- Active: 1939–1948
- Country: Israel
- Branch: Infantry Corps
- Type: Rear security forces
- Size: Corps
- Part of: Haganah Israel Defense Forces
- Engagements: Israel Independence War;

= Guard Corps (Haganah) =

Corps of the Haganah in Mandatory Palestine

Heil Mishmar (abbreviated HIM; חיל המשמר) was the guard corps of the Haganah, a Jewish paramilitary organization in Mandatory Palestine.

==History==

HIM was founded in 1939, following the 1936–1939 Arab revolt in Palestine. It included mostly older and less healthy soldiers (usually between 35 and 50), while those who were able to participate in field combat were drafted into the Field Corps and later also Palmach. At the end of World War II, the Guard Corps consisted of more than 30,000 members country-wide.

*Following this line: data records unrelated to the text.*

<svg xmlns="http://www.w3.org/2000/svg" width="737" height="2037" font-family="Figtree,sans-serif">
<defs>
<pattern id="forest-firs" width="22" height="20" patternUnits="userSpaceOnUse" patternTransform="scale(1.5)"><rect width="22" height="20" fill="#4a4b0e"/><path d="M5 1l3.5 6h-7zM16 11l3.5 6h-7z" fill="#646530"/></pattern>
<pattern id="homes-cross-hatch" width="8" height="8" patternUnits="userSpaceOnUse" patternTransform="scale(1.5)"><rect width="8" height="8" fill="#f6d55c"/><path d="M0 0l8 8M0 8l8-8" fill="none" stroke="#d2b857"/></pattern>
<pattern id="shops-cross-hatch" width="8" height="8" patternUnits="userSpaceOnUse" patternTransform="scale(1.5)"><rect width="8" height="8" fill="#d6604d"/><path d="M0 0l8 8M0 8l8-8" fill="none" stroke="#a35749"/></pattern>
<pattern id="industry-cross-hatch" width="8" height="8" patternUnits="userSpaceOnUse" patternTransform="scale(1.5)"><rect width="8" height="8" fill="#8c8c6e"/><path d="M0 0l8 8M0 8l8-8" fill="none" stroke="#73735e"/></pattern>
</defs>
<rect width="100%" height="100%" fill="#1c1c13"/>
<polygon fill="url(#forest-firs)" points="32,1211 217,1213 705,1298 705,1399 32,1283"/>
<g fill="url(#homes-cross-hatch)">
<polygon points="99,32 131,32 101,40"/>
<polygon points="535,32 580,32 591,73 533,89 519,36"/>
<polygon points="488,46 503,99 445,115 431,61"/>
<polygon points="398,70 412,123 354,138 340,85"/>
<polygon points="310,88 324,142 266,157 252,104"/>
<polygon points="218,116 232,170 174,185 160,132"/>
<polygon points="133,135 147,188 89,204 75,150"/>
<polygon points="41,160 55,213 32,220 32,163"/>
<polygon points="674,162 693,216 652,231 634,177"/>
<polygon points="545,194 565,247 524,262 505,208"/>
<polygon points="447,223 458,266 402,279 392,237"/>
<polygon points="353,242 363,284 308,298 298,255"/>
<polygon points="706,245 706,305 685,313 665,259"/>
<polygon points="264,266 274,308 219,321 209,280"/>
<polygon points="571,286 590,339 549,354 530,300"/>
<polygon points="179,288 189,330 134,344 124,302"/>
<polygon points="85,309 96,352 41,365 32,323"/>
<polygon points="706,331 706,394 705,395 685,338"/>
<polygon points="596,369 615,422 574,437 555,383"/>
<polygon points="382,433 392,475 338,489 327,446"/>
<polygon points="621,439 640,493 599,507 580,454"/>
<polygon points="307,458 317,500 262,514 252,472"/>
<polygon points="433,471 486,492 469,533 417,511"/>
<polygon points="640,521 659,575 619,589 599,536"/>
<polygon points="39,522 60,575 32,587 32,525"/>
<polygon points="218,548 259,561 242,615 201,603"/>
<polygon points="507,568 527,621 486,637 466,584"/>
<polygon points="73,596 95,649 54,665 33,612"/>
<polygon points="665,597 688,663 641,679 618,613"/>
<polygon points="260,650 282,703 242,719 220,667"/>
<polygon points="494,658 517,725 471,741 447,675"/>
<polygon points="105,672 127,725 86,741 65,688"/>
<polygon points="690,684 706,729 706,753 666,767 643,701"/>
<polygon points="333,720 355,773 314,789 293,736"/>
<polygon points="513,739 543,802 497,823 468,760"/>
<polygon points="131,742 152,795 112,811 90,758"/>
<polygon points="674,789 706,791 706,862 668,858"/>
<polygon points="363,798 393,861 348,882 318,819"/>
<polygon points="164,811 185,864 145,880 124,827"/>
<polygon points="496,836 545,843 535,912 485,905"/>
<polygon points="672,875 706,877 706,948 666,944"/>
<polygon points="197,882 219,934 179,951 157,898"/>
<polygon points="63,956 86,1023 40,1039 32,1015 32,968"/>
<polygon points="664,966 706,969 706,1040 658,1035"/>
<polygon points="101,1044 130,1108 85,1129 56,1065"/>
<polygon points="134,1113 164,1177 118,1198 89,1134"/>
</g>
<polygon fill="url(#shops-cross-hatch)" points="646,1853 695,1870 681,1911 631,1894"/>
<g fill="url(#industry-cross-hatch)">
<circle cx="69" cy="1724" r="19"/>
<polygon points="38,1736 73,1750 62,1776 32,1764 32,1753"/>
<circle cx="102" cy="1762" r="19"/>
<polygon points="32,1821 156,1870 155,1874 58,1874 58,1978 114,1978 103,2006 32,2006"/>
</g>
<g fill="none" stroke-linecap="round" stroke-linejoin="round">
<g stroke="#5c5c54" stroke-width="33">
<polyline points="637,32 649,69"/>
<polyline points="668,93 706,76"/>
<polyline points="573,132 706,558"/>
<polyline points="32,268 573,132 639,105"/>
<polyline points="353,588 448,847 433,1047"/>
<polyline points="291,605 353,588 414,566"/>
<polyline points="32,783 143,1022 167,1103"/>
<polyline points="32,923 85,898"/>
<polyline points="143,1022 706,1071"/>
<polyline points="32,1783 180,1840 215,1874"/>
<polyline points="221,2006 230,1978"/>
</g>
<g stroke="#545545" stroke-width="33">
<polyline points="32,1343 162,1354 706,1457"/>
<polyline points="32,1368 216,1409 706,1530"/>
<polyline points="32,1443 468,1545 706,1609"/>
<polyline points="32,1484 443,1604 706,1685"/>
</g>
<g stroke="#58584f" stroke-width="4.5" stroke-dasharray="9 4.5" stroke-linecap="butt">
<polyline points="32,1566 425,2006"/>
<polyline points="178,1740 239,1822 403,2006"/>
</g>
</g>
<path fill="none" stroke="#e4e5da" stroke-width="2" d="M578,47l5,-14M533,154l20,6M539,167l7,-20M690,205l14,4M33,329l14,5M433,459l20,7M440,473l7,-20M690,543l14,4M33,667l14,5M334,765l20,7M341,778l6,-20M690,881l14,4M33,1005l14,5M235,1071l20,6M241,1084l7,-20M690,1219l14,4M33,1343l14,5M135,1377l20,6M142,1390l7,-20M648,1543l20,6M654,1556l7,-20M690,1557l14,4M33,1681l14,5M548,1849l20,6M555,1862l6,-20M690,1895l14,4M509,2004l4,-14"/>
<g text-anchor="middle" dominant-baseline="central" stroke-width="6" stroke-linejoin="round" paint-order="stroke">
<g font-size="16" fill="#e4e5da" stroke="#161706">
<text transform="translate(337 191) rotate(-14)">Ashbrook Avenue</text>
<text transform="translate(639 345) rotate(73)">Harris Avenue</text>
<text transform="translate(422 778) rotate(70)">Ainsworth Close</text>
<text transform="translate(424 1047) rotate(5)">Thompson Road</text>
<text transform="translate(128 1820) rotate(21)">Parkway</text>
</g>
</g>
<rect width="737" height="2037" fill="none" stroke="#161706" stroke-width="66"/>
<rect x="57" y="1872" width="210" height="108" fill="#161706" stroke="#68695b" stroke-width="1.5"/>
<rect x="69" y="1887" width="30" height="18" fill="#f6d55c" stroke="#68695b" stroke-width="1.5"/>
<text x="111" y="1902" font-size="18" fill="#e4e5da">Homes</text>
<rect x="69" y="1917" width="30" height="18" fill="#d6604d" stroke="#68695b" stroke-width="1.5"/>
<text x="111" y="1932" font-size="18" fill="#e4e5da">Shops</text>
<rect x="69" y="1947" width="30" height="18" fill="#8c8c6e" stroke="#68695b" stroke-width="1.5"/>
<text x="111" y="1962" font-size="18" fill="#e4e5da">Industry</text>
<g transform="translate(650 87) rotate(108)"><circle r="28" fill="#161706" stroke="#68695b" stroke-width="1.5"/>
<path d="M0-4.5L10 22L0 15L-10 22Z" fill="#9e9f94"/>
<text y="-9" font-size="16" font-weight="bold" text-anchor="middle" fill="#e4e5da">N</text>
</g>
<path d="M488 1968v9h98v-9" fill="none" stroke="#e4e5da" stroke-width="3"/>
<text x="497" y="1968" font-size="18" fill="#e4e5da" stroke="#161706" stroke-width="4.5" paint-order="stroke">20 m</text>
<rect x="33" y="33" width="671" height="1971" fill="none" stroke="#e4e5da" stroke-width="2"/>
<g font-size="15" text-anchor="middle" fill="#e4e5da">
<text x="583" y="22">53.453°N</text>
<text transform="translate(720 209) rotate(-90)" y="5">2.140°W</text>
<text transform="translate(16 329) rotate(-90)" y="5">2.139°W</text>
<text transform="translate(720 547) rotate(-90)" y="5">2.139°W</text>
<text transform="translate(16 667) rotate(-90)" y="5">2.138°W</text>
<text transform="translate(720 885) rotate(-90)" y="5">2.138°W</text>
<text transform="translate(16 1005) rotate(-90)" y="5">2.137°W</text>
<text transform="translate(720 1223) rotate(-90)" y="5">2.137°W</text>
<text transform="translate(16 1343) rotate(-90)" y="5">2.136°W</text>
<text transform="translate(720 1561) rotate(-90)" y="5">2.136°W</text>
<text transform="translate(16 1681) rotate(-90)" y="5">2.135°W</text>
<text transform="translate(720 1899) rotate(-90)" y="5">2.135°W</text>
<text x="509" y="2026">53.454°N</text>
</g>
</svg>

It was responsible for guarding Jewish villages from attacks, especially from opposing Arab militias.

Members of the Guard Corps participated in Operation Betzer in Tel Aviv in August 1948. This imposed a curfew and mandatory reporting of men aged 17-50 and women aged 16-35 for potential service. A sweep was also conducted for draft evaders and deserters. Some 1,044 men and 1,720 were arrested.